::: The input

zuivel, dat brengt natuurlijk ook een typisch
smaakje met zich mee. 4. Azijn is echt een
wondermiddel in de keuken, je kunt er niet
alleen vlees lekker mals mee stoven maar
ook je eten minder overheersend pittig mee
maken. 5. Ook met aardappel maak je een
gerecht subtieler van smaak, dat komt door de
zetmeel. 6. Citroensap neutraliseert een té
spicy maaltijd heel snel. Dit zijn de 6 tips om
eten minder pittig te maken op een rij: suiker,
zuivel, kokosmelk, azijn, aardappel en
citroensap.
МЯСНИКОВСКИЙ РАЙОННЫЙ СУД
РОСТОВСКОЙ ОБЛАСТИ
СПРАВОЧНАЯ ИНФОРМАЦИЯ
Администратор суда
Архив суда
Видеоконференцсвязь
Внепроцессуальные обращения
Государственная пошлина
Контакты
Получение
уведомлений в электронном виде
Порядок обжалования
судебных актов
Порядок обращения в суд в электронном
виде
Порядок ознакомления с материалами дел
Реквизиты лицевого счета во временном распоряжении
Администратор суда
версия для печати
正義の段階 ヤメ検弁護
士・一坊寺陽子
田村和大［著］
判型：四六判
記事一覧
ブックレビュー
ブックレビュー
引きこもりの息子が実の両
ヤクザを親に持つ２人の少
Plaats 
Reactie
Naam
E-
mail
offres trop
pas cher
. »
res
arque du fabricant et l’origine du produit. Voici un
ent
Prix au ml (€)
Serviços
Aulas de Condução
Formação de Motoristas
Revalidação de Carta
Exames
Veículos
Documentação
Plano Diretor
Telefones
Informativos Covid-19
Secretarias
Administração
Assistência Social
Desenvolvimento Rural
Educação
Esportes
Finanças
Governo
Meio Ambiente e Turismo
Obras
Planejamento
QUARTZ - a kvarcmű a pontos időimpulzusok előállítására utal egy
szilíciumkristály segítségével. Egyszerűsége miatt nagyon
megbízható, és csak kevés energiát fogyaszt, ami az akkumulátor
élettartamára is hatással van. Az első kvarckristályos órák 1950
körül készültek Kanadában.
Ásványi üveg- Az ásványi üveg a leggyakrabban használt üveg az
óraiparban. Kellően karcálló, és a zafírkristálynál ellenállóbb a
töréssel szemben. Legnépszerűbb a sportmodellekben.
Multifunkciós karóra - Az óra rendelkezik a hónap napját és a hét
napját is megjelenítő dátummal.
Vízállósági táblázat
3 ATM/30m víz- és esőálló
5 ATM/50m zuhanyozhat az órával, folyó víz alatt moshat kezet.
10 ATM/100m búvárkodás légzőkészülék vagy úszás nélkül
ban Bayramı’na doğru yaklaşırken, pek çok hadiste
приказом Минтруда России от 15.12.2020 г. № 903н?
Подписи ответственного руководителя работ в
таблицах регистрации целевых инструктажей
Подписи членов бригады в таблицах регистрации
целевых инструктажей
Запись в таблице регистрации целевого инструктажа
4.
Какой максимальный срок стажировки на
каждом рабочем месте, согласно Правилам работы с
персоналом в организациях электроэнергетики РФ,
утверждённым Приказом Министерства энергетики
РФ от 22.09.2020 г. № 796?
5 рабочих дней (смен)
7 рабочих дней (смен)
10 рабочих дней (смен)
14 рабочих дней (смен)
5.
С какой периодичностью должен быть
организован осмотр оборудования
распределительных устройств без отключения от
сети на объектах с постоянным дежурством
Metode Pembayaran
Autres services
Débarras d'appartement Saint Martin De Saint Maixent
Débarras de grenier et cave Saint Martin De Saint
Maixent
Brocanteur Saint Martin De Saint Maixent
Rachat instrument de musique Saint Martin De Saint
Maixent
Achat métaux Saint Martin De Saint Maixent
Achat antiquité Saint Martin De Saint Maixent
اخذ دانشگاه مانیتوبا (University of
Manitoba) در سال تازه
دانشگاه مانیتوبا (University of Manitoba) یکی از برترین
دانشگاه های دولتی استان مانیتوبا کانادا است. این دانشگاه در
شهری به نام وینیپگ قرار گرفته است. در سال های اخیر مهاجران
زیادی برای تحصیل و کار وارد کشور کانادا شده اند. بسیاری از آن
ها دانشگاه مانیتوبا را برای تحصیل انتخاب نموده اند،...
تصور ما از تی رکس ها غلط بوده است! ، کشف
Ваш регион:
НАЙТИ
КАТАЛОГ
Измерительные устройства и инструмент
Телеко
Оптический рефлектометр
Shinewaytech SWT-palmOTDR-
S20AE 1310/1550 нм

::::::

= About this task =
Word for word, restate the entries from the first line to the line that has "eten minder pittig", both included, and nothing else.

= The completed task =
zuivel, dat brengt natuurlijk ook een typisch
smaakje met zich mee. 4. Azijn is echt een
wondermiddel in de keuken, je kunt er niet
alleen vlees lekker mals mee stoven maar
ook je eten minder overheersend pittig mee
maken. 5. Ook met aardappel maak je een
gerecht subtieler van smaak, dat komt door de
zetmeel. 6. Citroensap neutraliseert een té
spicy maaltijd heel snel. Dit zijn de 6 tips om
eten minder pittig te maken op een rij: suiker,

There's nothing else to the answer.